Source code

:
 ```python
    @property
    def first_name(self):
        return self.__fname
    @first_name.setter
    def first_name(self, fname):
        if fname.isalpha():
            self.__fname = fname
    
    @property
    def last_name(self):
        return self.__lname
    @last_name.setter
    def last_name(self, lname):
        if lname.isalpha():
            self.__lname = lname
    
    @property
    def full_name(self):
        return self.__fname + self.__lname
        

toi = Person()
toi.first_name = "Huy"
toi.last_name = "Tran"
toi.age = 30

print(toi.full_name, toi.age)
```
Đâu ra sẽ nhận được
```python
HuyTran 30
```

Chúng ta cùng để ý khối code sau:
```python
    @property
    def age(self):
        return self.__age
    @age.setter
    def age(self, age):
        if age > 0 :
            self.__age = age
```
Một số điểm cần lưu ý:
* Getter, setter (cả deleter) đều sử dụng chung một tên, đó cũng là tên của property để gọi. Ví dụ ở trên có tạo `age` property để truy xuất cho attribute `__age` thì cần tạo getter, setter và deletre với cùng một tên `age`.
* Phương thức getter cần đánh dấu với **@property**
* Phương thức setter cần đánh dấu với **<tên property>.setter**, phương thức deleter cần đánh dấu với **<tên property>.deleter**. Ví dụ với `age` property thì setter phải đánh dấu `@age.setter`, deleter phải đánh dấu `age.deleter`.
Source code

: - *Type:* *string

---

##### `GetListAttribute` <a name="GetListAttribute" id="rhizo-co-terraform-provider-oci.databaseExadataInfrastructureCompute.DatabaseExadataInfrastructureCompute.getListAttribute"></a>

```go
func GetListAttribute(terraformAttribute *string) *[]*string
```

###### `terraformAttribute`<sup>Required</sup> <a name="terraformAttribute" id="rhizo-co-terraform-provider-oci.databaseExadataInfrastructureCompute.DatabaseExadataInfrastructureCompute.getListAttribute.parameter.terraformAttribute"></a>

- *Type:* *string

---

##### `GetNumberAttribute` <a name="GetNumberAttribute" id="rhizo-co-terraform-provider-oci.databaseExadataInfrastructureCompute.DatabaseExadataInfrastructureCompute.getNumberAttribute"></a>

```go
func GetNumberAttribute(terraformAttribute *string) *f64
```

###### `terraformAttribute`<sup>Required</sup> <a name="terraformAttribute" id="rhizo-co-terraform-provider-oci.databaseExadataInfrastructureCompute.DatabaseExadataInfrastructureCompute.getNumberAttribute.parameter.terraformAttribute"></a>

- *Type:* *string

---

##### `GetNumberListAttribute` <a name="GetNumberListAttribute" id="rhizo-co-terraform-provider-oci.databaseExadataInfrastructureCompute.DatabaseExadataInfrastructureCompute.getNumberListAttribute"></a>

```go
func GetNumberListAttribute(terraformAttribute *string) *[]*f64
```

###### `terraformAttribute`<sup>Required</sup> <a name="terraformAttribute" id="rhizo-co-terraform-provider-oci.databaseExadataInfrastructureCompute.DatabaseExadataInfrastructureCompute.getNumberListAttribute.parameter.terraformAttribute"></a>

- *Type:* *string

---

Work request: Read the data above and pull out each line that holds the string "deleter".

Solution:
* Getter, setter (cả deleter) đều sử dụng chung một tên, đó cũng là tên của property để gọi. Ví dụ ở trên có tạo `age` property để truy xuất cho attribute `__age` thì cần tạo getter, setter và deletre với cùng một tên `age`.
* Phương thức setter cần đánh dấu với **<tên property>.setter**, phương thức deleter cần đánh dấu với **<tên property>.deleter**. Ví dụ với `age` property thì setter phải đánh dấu `@age.setter`, deleter phải đánh dấu `age.deleter`.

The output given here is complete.